_Work item_:
Copy out the text of every row below word for word, leaving out the pictures.

_Source data_:
----
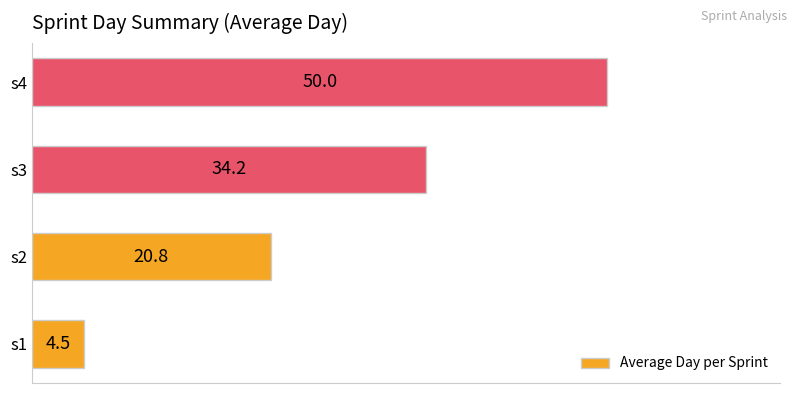

What is the average value?

27.4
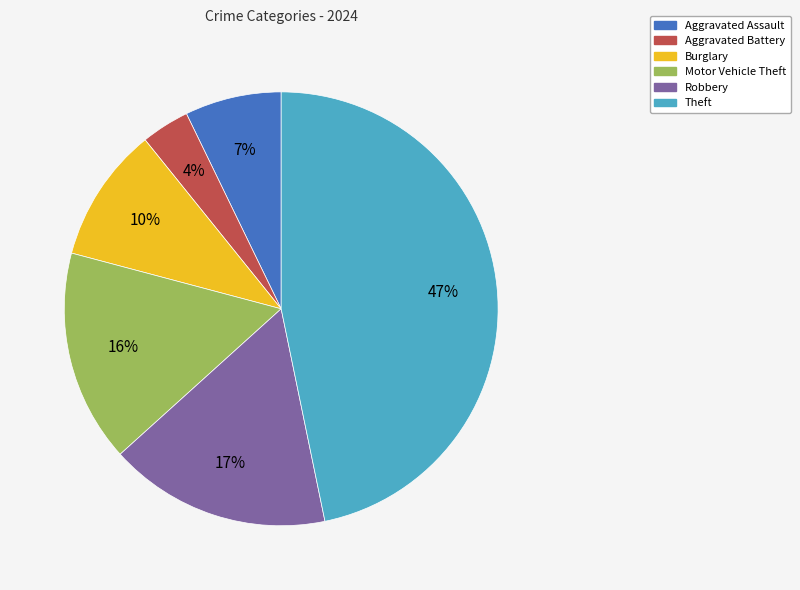

How many segments does this pie chart have?

6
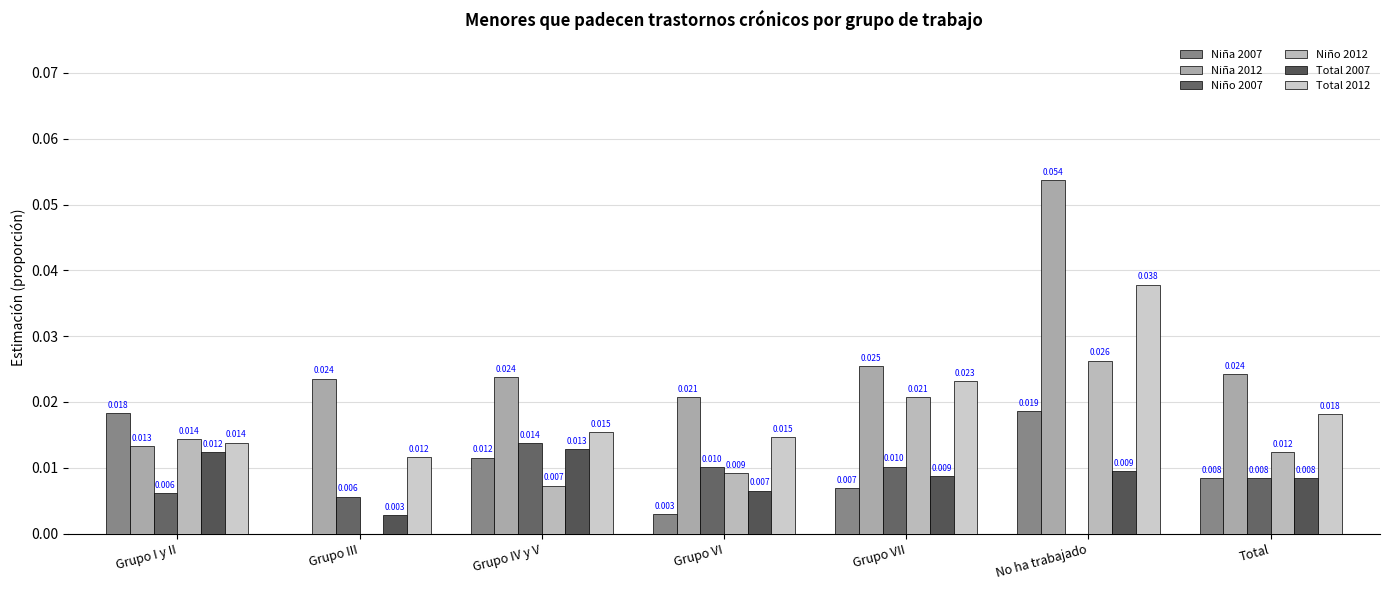

What position from the left is Grupo VI?

4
----
_Written answer_:
What is the average value?

27.4

How many segments does this pie chart have?

6

What position from the left is Grupo VI?

4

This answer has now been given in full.